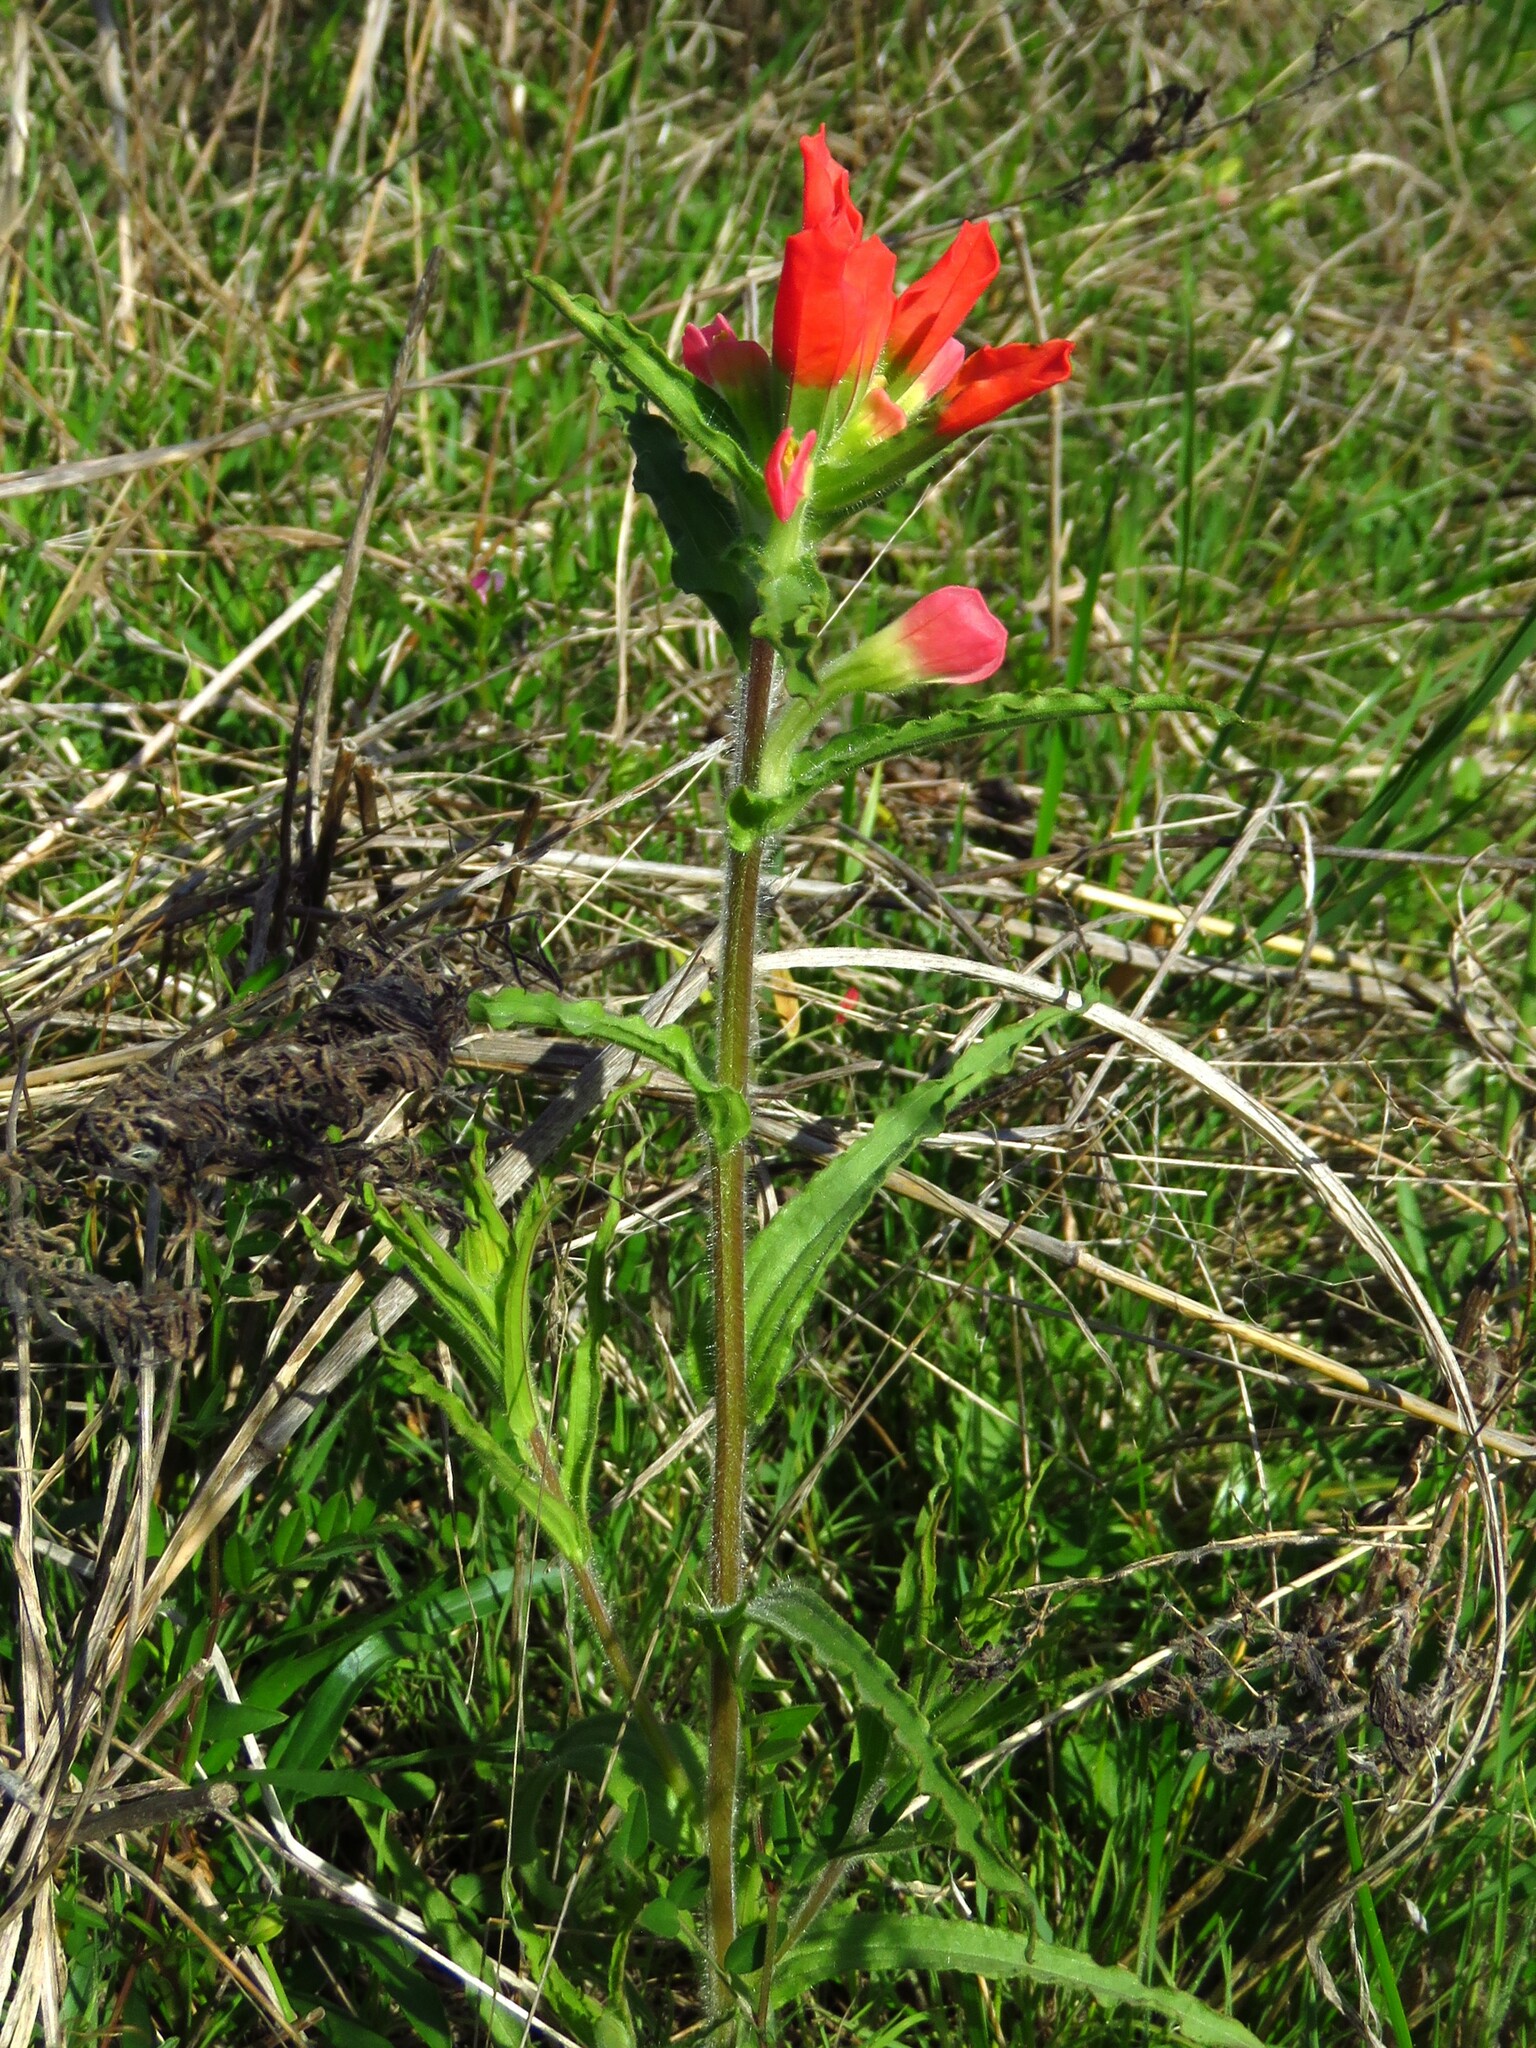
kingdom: Plantae
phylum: Tracheophyta
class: Magnoliopsida
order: Lamiales
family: Orobanchaceae
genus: Castilleja
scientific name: Castilleja indivisa
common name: Texas paintbrush
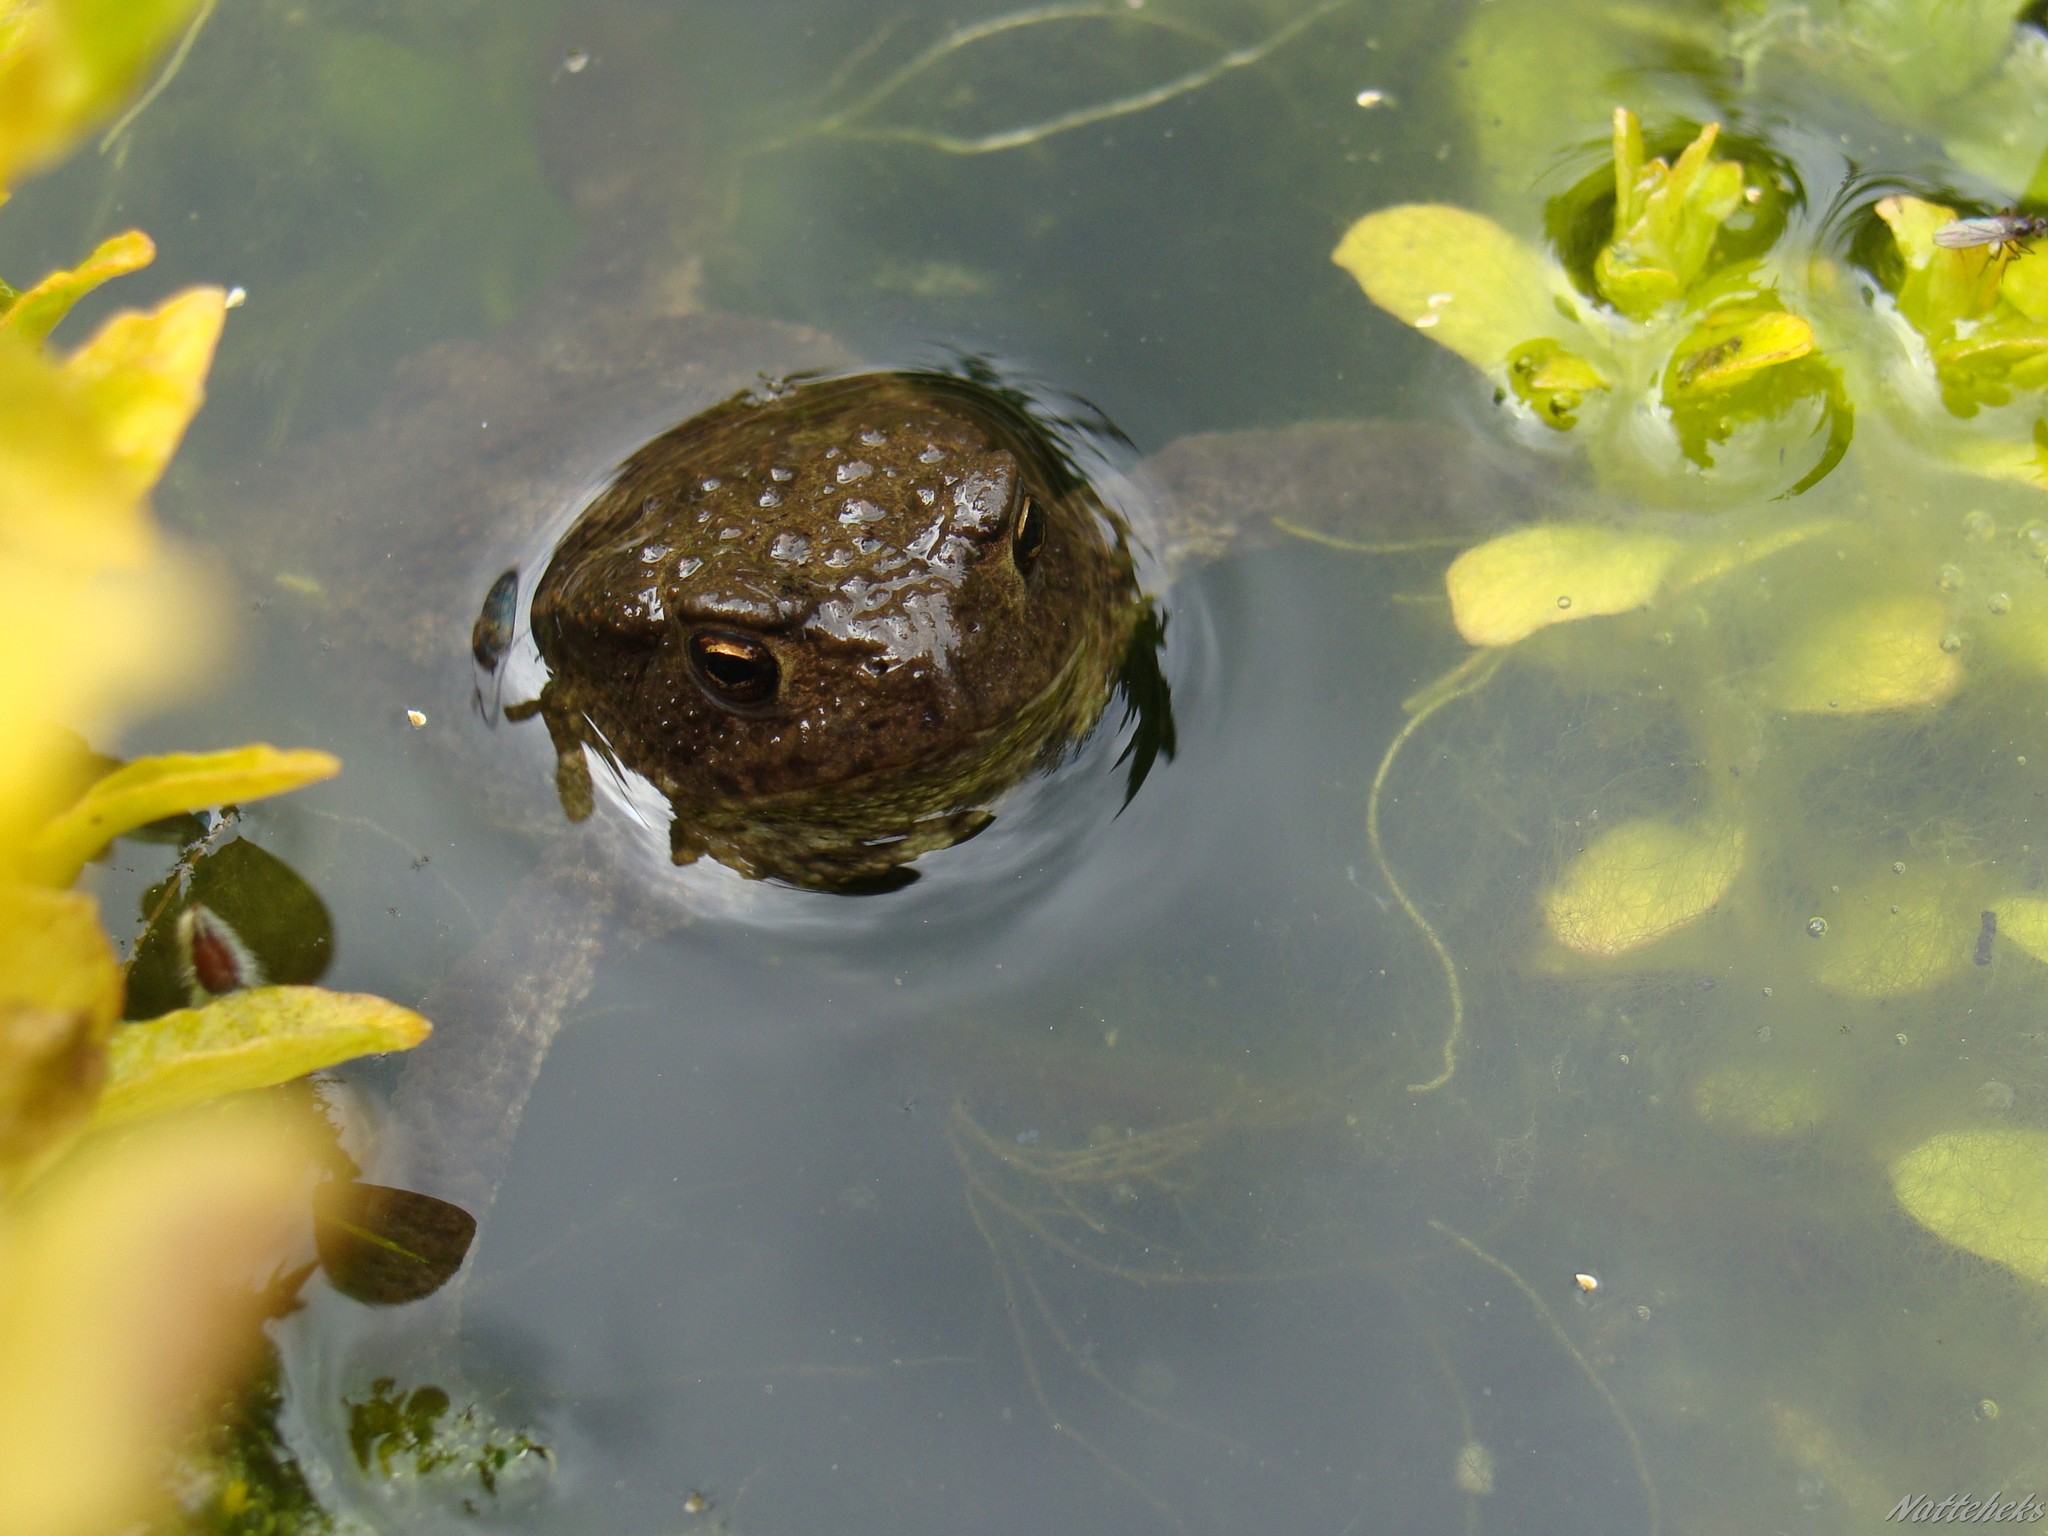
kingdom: Animalia
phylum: Chordata
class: Amphibia
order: Anura
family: Bufonidae
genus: Bufo
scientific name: Bufo bufo
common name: Common toad
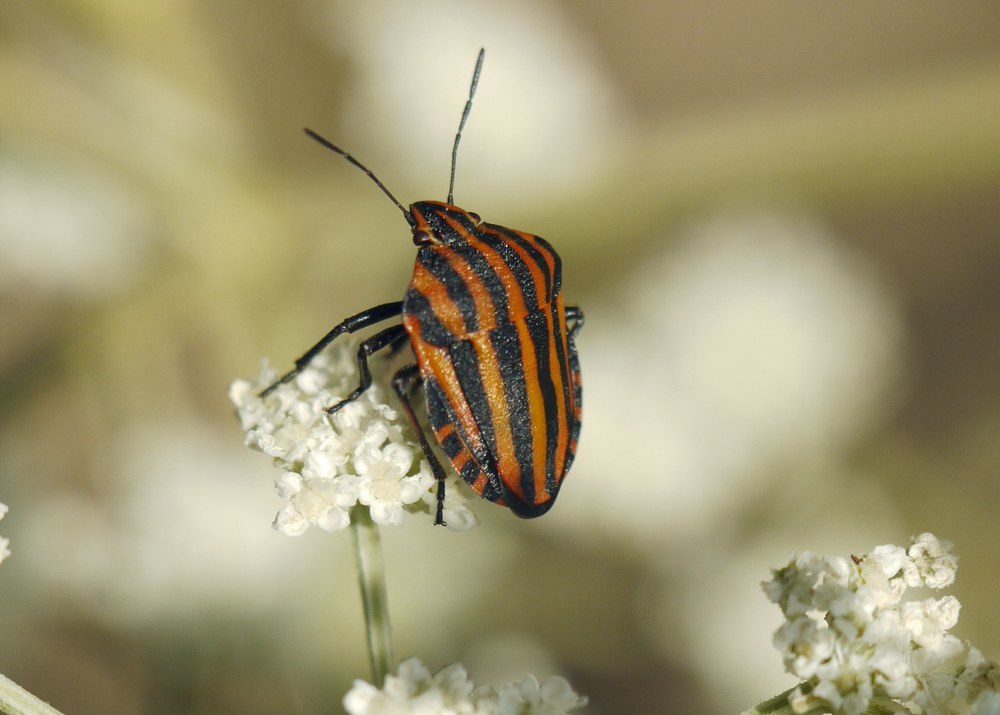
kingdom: Animalia
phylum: Arthropoda
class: Insecta
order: Hemiptera
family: Pentatomidae
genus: Graphosoma
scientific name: Graphosoma italicum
----------------
» **Written exercise**
Reproduce every line of text in the data above word for word, leaving out the pictures.

» **Exercise response**
kingdom: Plantae
phylum: Tracheophyta
class: Magnoliopsida
order: Lamiales
family: Orobanchaceae
genus: Castilleja
scientific name: Castilleja indivisa
common name: Texas paintbrush
kingdom: Animalia
phylum: Chordata
class: Amphibia
order: Anura
family: Bufonidae
genus: Bufo
scientific name: Bufo bufo
common name: Common toad
kingdom: Animalia
phylum: Arthropoda
class: Insecta
order: Hemiptera
family: Pentatomidae
genus: Graphosoma
scientific name: Graphosoma italicum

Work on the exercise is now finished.